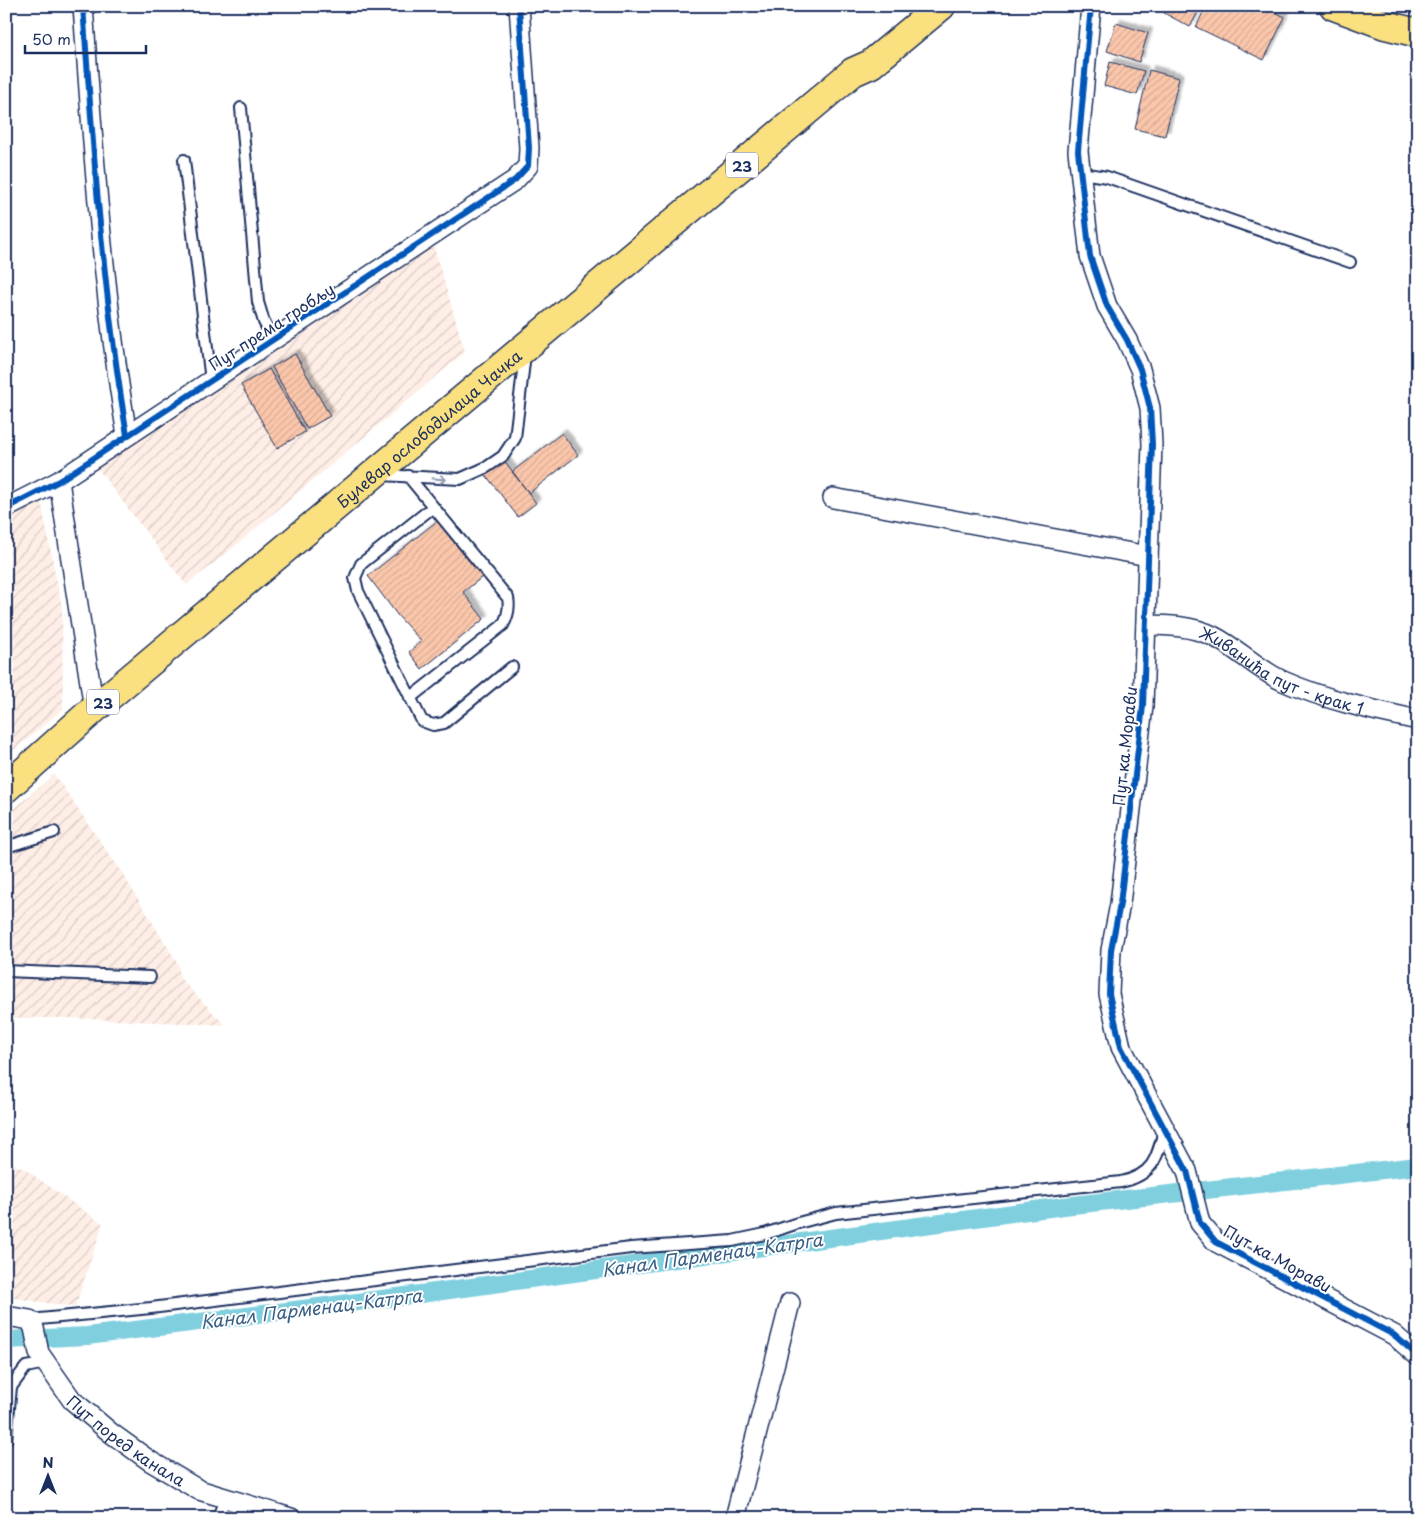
<svg xmlns="http://www.w3.org/2000/svg" width="1424" height="1524" viewBox="0 0 1424 1524" font-family="'Playpen Sans',sans-serif">
<style>
.industrial{fill:url(#industrial-furrows)}
.lines{fill:none;stroke-linecap:round;stroke-linejoin:round}
.canal{stroke:#80cfde;stroke-width:18}
.building{fill:url(#building-hatch);stroke:#1b2f5e;filter:url(#shadow)}
.service-casing{stroke:#1b2f5e;stroke-width:14}
.minor-casing{stroke:#1b2f5e;stroke-width:22}
.primary-casing{stroke:#1b2f5e;stroke-width:31}
.service{stroke:#fff;stroke-width:10}
.minor{stroke:#fff;stroke-width:19}
.primary{stroke:#fbe080;stroke-width:28}
.cycleway-casing{stroke:#fff;stroke-width:9}
.cycleway{stroke:#0057b8;stroke-width:6}
.oneway{stroke:#8d97ae}
.labels{text-anchor:middle;dominant-baseline:central;stroke-width:4;stroke-linejoin:round;paint-order:stroke}
.shield{fill:#fff;stroke:#5f6d8e;stroke-width:1}
.shield-label{font-size:15px;font-weight:bold;fill:#1b2f5e}
.street-label{font-size:16px;fill:#1b2f5e;stroke:#fff}
.water-label{font-size:18px;font-style:italic;fill:#395f84;stroke:#fff}
</style>
<defs>
<pattern id="industrial-furrows" width="10" height="10" patternUnits="userSpaceOnUse" patternTransform="scale(1.25)"><rect width="10" height="10" fill="#feeee6"/><path d="M-1 1l2-2M0 10L10 0M9 11l2-2" fill="none" stroke="#d9ccc8"/></pattern>
<pattern id="building-hatch" width="6" height="6" patternUnits="userSpaceOnUse" patternTransform="scale(1.25)"><rect width="6" height="6" fill="#fbc7ab"/><path d="M-1 1l2-2M0 6l6-6M5 7l2-2" fill="none" stroke="#d7ab96"/></pattern>
<filter id="shadow"><feDropShadow dx="4.5" dy="-4.5" stdDeviation="1" flood-color="#0004"/></filter>
</defs>
<rect width="100%" height="100%" fill="#fff"/>
<filter id="ink" filterUnits="userSpaceOnUse"><feTurbulence type="fractalNoise" baseFrequency=".02" numOctaves="2"/><feDisplacementMap in="SourceGraphic" scale="10" xChannelSelector="R" yChannelSelector="G"/><feConvolveMatrix kernelMatrix="1 2 1 2 8 2 1 2 1" color-interpolation-filters="sRGB"/></filter>
<g filter="url(#ink)">
<path class="industrial" d="M 431,237 L 465,352 L 222,557 L 186,585 L 95,465 Z
M 41,501 L 62,608 L 63,709 L 6,757 L 6,518 Z
M 54,774 L 122,873 L 178,964 L 180,978 L 225,1025 L 69,1018 L 6,1018 L 6,816 Z
M 6,1161 L 23,1168 L 103,1224 L 75,1307 L 6,1297 Z"/>
<g class="lines">
<path class="canal" d="M 6,1340 L 87,1336 L 413,1295 L 1064,1206 L 1418,1166"/>
</g>
<path class="building" d="M 1168,6 L 1201,6 L 1190,27 L 1164,13 Z
M 1206,6 L 1263,6 L 1285,17 L 1264,60 L 1196,27 Z
M 1116,23 L 1148,33 L 1139,62 L 1107,51 Z
M 1110,62 L 1144,71 L 1137,95 L 1104,86 Z
M 1149,70 L 1179,78 L 1165,136 L 1135,129 Z
M 295,354 L 330,416 L 307,429 L 272,367 Z
M 269,369 L 305,432 L 277,448 L 241,385 Z
M 562,433 L 578,455 L 529,493 L 512,472 Z
M 504,460 L 536,503 L 518,517 L 485,474 Z
M 437,521 L 482,577 L 463,592 L 484,619 L 422,669 L 409,652 L 421,641 L 398,616 L 368,576 Z"/>
<g class="lines">
<defs>
<path id="service" d="M 241,108 L 258,302 L 264,322 L 274,341
M 184,160 L 211,381
M 1081,173 L 1107,177 L 1350,262
M 380,475 L 460,479 L 487,467 L 503,456 L 515,438 L 525,354
M 408,476 L 508,598 C 510,608 508,616 503,625 L 410,698
M 433,507 L 361,564 L 355,578 L 358,591 L 422,721 L 433,725 L 444,723 L 512,667
M 6,847 L 54,832
M 6,971 L 150,977
M 30,1320 L 151,1308 L 631,1248 L 732,1241 L 765,1234 L 798,1223 L 836,1213 L 1121,1182 C 1153,1175 1157,1159 1164,1130
M 6,1440 L 11,1387 L 26,1367 L 46,1363
M 218,1518 L 225,1498"/>
<g id="minor">
<path d="M 83,6 C 93,150 103,293 127,435"/>
<path d="M 1091,6 L 1078,151 L 1090,256 L 1107,306 L 1127,340 L 1140,369 L 1150,408 L 1152,444 L 1143,706 L 1120,904 L 1111,950 L 1109,994 L 1121,1047 L 1187,1171 L 1200,1223 L 1216,1242 L 1394,1335 L 1418,1356"/>
<path d="M 59,481 L 94,709"/>
<path d="M 833,498 L 1148,556"/>
<path d="M 6,508 L 59,481 L 515,180 L 528,166 L 529,148 L 519,6"/>
<path id="s1" d="M 1146,625 C 1168,625 1192,626 1213,636 C 1237,648 1258,670 1283,681 C 1326,700 1372,710 1418,720"/>
<path id="s2" d="M 6,1316 L 30,1320 L 34,1328 L 39,1353 L 72,1400 L 111,1433 L 150,1461 L 199,1490 L 291,1518"/>
<path d="M 735,1518 L 790,1303"/>
</g>
<g id="primary">
<path d="M 1334,6 L 1385,25 L 1418,33"/>
<path id="s3" d="M 6,788 L 94,709 L 853,72 L 871,64 L 941,6"/>
</g>
</defs>
<use href="#service" class="service-casing"/>
<use href="#minor" class="minor-casing"/>
<use href="#primary" class="primary-casing"/>
<use href="#service" class="service"/>
<use href="#minor" class="minor"/>
<use href="#primary" class="primary"/>
<defs>
<path id="cycleway" d="M 83,6 C 93,150 103,293 127,435
M 1091,6 L 1078,151 L 1090,256 L 1107,306 L 1127,340 L 1140,369 L 1150,408 L 1152,444 L 1143,706 L 1120,904 L 1111,950 L 1109,994 L 1121,1047 L 1187,1171 L 1200,1223 L 1216,1242 L 1394,1335 L 1418,1356
M 6,508 L 59,481 L 515,180 L 528,166 L 529,148 L 519,6"/>
</defs>
<use href="#cycleway" class="cycleway-casing"/>
<use href="#cycleway" class="cycleway"/>
</g>
<defs><path id="oneway-shaft" d="M-6 0H5M1.5-3L5.5 0L1.5 3" fill="none" stroke-width="1.6" stroke-linecap="round" stroke-linejoin="round" transform="scale(1.25)"/></defs>
<use class="oneway" href="#oneway-shaft" transform="translate(439 479) rotate(5)"/>
</g>
<g class="labels">
<g class="shield">
<rect x="726" y="152.5" width="32" height="25" rx="4"/>
<rect x="87" y="689.5" width="32" height="25" rx="4"/>
</g>
<g class="shield-label">
<text x="742" y="165">23</text>
<text x="103" y="702">23</text>
</g>
<g class="street-label">
<text transform="translate(271 326) rotate(-33)">Пут према гробљу</text>
<text stroke="none"><textPath href="#s3" startOffset="555">Булевар ослободилаца Чачка</textPath></text>
<text stroke="none"><textPath href="#s1" startOffset="146">Живанића пут - крак 1</textPath></text>
<text transform="translate(1124 746) rotate(-84)">Пут ка Морави</text>
<text transform="translate(1278 1258) rotate(29)">Пут ка Морави</text>
<text stroke="none"><textPath href="#s2" startOffset="184">Пут поред канала</textPath></text>
</g>
<g class="water-label">
<text transform="translate(712 1254) rotate(-8)">Канал Парменац-Катрга</text>
<text transform="translate(311 1308) rotate(-7)">Канал Парменац-Катрга</text>
</g>
</g>
<rect width="1424" height="1524" fill="none" stroke="#fff" stroke-width="25"/>
<rect x="12" y="12" width="1399" height="1499" fill="none" stroke="#1b2f5e" stroke-width="2" filter="url(#ink)"/>
<g transform="translate(48 1476)" stroke="#ffffff" stroke-width="4" paint-order="stroke">
<path d="M0-4L9 19L0 12L-9 19Z" fill="#1b2f5e"/>
<text y="-8" font-size="14" font-weight="bold" text-anchor="middle" fill="#1b2f5e">N</text>
</g>
<path d="M25 45v8h121v-8" fill="none" stroke="#1b2f5e" stroke-width="2.5"/>
<text x="32" y="45" font-size="15" fill="#1b2f5e" stroke="#ffffff" stroke-width="4" paint-order="stroke">50 m</text>
</svg>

What is required: Reproduce exactly the entries above, limited to the lines from the one with "M 1116,23 L 1148,33 L 1139,62 L 1107,51 Z" through the one with "M 6,971 L 150,977", both included.

Result below:
M 1116,23 L 1148,33 L 1139,62 L 1107,51 Z
M 1110,62 L 1144,71 L 1137,95 L 1104,86 Z
M 1149,70 L 1179,78 L 1165,136 L 1135,129 Z
M 295,354 L 330,416 L 307,429 L 272,367 Z
M 269,369 L 305,432 L 277,448 L 241,385 Z
M 562,433 L 578,455 L 529,493 L 512,472 Z
M 504,460 L 536,503 L 518,517 L 485,474 Z
M 437,521 L 482,577 L 463,592 L 484,619 L 422,669 L 409,652 L 421,641 L 398,616 L 368,576 Z"/>
<g class="lines">
<defs>
<path id="service" d="M 241,108 L 258,302 L 264,322 L 274,341
M 184,160 L 211,381
M 1081,173 L 1107,177 L 1350,262
M 380,475 L 460,479 L 487,467 L 503,456 L 515,438 L 525,354
M 408,476 L 508,598 C 510,608 508,616 503,625 L 410,698
M 433,507 L 361,564 L 355,578 L 358,591 L 422,721 L 433,725 L 444,723 L 512,667
M 6,847 L 54,832
M 6,971 L 150,977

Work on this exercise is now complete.